Monday, October 5, 2009

Top 30 Directors of All Time: Part 4

15. Mel Brooks - In terms of comedy, no one even slightly compares to the talent and raunchy-ness that is Mel Brooks. While his only Oscar win came as writer, he has never even been nominated as a director, a travesty that has caused a scar on the Academy. From his take on Westerns (Blazing Saddles), to his spoof on a classic (Young Frankenstein, Spaceballs), to his dissection of Broadway (The Producers), and finally to his "historical" takes (HIstory of the World Part I, Robin Hood Men in Tights), only a person made of stone can sit through his collection without peeing in your pants from laughter.

14. Charlie Chaplin - While many remember Chaplin as the greatest silent film actor of all time, many forget that he is also one of the greatest silent movie directors as well. In modern society there is never enough love and respect for the silent movie, and that is a true travesty. Chaplin transformed our modern culture. He was a pioneer, and his films (The Great Dictator, City Lights, etc.) were the beginning of popular cinema as we know it today. Thanks Charlie!

13. Robert Altman - The father of ensemble-driven movies, no one could pull together a large cast, and many diverging stories together quite like the great Robert Altman, although that hasn't stopped people from trying. His films have become a signature American art form, and he is on that list of directors who never one an Oscar (seriously if the Academy looked at their history, they would hide in shame). Nashville, Short Cuts, Godsford Park, The Player, and M*A*S*H, are all treasures, and only prove why Robert Altman will be missed so much.

12. D.W. Griffith - To most people, this name means absolutely nothing in modern pop culture. However, to those of us who are movie dorks, this is the man that started it all. With his first film in 1908, he was the pioneer of film. Then in 1915 his most famous and controversial work The Birth of a Nation, was released to much success. While its blatant racism makes my liberal skin crawl, I have looked past it, considered the time period, and realized that it was the first full-length blockbuster in film history, and that's gotta count for something.

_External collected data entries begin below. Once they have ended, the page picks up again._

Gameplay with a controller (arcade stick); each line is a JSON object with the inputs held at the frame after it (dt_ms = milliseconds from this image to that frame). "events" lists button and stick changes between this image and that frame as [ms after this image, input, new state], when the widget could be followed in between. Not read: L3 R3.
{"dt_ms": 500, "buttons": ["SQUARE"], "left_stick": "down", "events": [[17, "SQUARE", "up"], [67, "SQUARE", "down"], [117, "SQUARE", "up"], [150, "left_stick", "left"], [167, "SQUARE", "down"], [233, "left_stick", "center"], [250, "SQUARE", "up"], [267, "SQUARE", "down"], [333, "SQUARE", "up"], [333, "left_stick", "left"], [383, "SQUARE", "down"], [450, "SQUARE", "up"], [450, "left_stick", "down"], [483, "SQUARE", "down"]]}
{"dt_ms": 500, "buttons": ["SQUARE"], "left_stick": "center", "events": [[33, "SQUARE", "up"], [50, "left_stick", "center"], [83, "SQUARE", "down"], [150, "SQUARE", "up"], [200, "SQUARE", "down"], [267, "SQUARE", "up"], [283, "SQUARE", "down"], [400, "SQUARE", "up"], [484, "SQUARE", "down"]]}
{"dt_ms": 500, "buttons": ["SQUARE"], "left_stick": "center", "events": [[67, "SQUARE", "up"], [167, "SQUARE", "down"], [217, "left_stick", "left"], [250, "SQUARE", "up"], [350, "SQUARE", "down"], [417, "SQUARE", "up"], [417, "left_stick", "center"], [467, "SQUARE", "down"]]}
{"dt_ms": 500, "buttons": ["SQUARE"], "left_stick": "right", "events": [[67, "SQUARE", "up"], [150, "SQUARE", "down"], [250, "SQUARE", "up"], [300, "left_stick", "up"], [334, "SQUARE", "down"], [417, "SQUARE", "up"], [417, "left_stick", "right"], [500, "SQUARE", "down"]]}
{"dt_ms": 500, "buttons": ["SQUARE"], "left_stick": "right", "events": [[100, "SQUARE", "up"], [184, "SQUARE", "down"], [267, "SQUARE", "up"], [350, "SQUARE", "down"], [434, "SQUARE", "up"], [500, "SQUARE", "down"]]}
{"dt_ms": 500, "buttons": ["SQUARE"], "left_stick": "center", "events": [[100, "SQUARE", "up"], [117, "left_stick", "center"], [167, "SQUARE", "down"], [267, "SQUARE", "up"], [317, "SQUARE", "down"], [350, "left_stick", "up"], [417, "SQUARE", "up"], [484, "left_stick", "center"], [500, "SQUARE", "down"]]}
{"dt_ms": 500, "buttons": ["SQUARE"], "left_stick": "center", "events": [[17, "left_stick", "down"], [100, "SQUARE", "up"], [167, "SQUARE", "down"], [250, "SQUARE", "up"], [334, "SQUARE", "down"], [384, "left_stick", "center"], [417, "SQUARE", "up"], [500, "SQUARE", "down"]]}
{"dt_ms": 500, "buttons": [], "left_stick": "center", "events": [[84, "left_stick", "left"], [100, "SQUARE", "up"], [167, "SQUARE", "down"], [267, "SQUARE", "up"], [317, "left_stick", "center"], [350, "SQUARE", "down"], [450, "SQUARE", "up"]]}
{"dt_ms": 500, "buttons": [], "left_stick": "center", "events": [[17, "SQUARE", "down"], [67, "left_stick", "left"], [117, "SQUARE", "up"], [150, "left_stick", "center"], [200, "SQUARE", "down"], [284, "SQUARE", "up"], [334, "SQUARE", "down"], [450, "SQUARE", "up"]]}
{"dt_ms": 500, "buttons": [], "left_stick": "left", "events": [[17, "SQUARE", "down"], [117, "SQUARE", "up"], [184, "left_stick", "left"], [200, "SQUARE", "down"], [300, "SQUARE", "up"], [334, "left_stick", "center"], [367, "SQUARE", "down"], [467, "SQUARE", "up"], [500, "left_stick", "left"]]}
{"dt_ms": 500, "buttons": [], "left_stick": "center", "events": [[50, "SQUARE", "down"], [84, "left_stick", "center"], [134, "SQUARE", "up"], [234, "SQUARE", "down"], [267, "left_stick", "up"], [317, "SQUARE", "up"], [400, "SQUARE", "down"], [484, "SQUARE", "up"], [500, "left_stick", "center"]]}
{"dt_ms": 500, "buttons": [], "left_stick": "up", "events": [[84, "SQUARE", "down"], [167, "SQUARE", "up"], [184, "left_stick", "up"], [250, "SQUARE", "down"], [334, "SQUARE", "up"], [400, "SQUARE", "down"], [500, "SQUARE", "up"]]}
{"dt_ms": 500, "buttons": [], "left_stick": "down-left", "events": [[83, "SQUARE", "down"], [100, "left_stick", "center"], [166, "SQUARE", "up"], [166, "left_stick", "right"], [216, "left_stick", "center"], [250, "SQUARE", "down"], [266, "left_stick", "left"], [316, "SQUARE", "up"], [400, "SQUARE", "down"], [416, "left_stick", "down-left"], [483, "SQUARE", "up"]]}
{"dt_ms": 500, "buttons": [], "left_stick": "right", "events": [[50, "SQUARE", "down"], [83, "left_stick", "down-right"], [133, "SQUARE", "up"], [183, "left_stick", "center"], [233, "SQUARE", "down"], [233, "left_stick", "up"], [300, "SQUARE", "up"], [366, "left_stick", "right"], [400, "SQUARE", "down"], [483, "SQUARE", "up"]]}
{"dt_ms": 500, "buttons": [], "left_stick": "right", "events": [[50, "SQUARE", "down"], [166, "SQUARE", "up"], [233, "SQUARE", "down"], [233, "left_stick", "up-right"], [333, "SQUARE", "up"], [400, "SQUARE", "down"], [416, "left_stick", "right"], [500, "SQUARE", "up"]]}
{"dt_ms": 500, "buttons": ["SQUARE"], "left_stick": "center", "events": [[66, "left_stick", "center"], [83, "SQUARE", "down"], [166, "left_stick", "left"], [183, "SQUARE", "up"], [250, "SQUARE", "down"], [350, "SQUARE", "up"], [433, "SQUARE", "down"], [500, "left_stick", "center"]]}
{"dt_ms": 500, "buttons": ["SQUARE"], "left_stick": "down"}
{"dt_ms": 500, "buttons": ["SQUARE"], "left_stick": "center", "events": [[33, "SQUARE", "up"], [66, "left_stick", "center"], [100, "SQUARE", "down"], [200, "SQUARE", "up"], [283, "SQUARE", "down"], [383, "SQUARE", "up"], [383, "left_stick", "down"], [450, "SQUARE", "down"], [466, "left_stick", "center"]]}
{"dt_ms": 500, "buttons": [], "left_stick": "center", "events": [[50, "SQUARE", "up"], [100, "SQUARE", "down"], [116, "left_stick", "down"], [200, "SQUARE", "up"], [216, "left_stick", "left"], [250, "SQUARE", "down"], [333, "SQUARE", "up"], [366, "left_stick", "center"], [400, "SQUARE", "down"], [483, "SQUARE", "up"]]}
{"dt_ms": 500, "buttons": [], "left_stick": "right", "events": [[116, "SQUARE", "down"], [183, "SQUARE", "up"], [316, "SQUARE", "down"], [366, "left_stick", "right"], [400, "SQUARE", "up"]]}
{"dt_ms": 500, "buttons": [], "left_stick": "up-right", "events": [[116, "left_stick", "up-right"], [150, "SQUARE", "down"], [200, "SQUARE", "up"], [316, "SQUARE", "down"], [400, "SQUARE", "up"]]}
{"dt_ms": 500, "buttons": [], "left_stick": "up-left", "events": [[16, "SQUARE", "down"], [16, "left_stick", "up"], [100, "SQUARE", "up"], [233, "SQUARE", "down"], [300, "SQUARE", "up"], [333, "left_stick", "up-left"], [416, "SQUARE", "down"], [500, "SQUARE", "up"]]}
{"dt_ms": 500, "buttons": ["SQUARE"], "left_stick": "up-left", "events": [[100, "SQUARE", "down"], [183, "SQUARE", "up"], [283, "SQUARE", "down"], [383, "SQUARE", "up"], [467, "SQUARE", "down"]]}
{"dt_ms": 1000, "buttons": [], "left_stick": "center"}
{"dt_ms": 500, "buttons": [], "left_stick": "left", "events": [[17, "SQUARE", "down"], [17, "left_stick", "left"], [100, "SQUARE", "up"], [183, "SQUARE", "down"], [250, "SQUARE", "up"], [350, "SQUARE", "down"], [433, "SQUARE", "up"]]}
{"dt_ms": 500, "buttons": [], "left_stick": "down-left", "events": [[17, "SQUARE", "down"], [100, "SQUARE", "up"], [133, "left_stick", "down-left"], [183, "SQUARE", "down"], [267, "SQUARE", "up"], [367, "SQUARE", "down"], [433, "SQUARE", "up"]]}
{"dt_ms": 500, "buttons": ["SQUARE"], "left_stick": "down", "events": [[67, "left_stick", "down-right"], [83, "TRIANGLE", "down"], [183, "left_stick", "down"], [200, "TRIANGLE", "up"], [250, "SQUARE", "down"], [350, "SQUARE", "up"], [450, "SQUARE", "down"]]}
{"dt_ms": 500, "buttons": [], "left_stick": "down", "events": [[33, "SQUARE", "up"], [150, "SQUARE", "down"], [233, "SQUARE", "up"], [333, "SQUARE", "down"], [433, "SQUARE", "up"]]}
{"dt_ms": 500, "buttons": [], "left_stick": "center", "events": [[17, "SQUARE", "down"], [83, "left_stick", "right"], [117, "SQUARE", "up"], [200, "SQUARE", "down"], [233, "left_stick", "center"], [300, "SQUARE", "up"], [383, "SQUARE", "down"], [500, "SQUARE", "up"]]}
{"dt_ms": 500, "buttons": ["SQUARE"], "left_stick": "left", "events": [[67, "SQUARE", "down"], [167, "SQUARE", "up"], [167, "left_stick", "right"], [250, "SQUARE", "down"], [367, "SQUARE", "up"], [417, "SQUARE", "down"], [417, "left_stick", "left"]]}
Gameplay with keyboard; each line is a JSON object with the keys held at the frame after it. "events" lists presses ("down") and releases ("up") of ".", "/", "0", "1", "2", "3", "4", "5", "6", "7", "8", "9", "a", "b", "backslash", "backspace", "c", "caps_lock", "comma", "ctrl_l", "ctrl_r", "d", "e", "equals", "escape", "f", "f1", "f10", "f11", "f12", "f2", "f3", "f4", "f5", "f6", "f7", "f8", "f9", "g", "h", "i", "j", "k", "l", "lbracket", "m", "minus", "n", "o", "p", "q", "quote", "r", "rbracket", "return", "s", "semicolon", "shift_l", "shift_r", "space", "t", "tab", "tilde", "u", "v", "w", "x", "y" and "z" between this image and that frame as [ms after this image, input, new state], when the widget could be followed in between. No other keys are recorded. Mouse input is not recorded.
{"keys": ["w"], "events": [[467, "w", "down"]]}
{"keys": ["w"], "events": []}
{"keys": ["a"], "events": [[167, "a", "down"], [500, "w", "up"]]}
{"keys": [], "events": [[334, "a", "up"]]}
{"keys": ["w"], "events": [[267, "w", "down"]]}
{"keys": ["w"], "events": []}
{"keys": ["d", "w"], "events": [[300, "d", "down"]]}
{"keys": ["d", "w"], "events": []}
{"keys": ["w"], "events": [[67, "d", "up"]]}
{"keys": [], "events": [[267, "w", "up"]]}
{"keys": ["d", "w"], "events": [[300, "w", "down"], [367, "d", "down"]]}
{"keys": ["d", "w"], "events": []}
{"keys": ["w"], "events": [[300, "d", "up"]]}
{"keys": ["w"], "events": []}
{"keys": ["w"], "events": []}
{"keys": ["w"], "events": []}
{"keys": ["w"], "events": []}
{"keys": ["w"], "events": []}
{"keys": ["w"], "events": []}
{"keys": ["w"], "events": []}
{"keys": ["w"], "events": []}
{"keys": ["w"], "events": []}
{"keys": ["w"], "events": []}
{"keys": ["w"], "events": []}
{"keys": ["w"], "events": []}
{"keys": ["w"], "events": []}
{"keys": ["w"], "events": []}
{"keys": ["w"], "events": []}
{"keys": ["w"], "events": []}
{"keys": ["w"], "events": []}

11. John Ford - The man who toppled Orson Welles. In 1941, not only did Ford beat Welles for director, his movie, How Green Was My Valley, also beat out what is considered the greatest movie of all time (not by me, but whatever), to win Best Picture. That year aside, Ford created a lasting collection of movies ranging from westerns (Stagecoach, The Searchers), to powerful dramas (The Informer, The Quiet Man), and a variety of movies that contain his signature. Plus the man won 4 Best Directing Oscars, that's got to count for something.